-- Opening Marker --

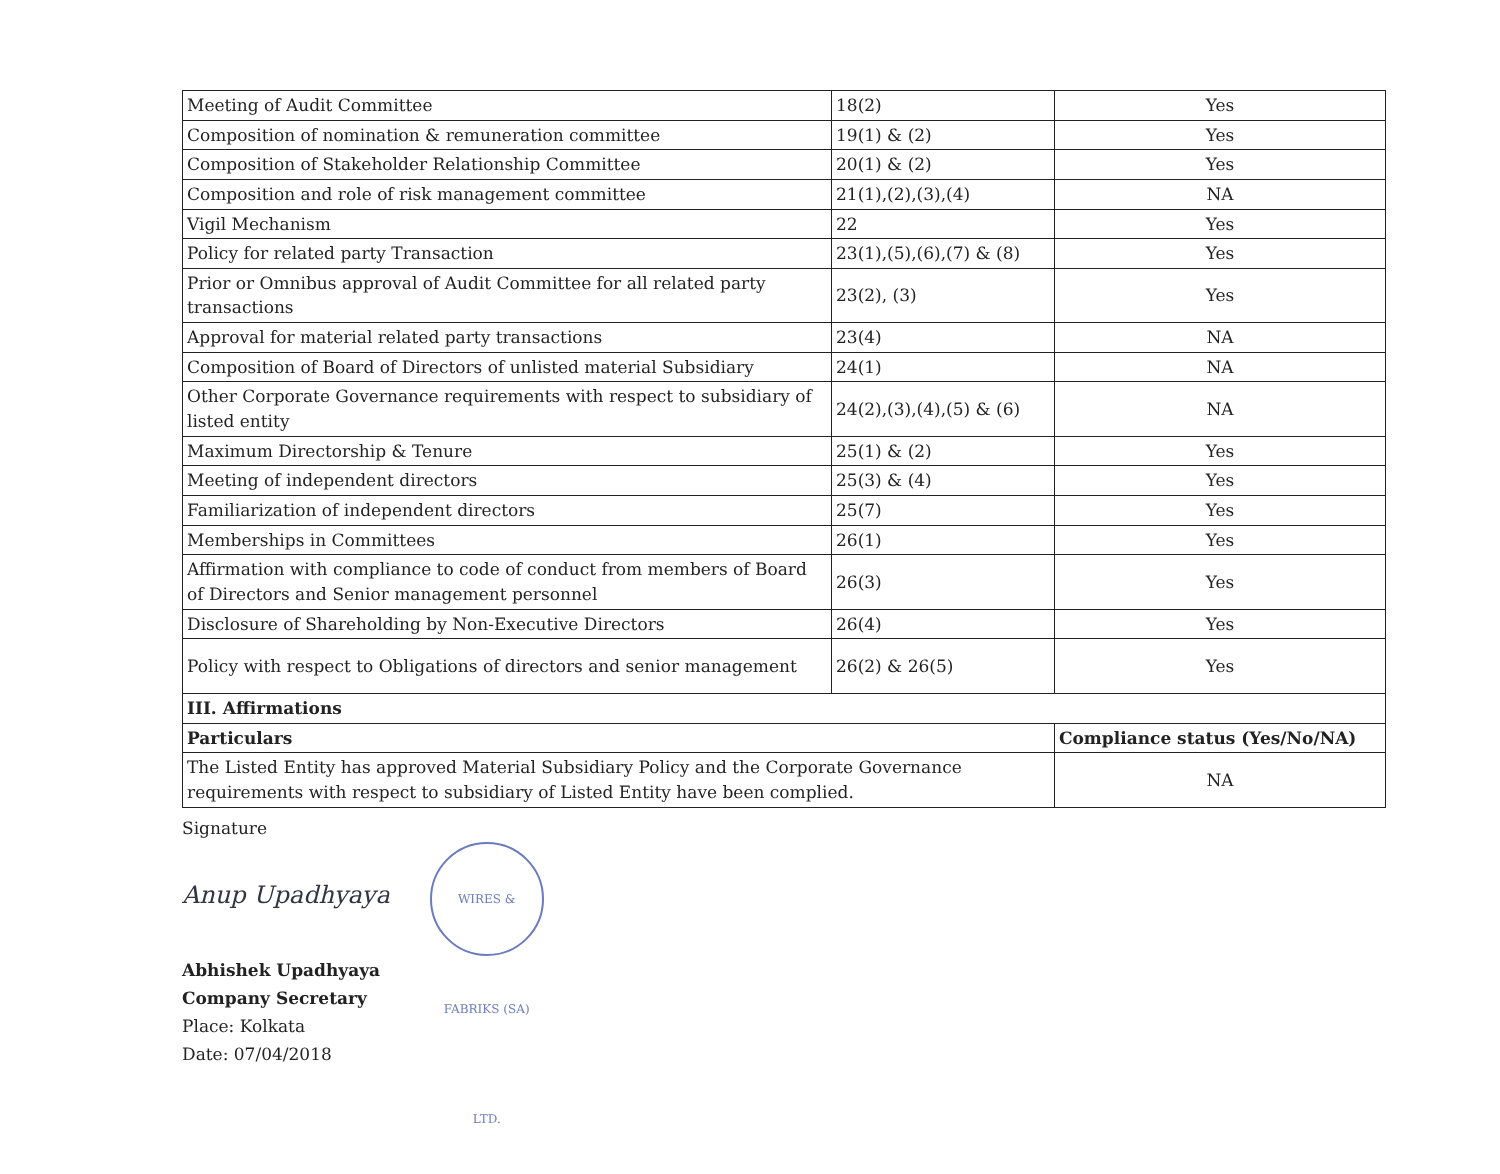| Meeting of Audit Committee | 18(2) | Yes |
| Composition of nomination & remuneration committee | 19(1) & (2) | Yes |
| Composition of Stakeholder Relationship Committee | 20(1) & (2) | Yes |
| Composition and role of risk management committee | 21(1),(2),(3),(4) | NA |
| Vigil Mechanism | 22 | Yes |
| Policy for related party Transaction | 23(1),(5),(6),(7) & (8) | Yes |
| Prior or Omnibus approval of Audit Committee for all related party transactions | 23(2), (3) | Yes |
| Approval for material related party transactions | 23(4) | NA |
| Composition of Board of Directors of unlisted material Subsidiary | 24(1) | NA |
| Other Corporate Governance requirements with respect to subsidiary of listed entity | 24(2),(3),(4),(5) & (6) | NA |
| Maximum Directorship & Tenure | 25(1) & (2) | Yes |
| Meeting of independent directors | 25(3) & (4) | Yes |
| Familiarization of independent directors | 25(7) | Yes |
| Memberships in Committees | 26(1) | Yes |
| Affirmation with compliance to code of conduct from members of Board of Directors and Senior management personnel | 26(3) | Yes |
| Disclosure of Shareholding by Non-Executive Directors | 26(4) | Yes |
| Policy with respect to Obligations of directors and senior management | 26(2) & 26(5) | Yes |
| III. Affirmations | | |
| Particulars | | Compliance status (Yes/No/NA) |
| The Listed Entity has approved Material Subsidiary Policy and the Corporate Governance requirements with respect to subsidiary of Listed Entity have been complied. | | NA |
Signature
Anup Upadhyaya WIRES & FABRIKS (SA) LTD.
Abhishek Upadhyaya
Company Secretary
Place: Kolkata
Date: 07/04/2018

-- Closing Marker --

Task to carry out ▸
For the word "independent", find every line in the data that holds it and copy that line.

Completed exercise ▸
| Meeting of independent directors | 25(3) & (4) | Yes |
| Familiarization of independent directors | 25(7) | Yes |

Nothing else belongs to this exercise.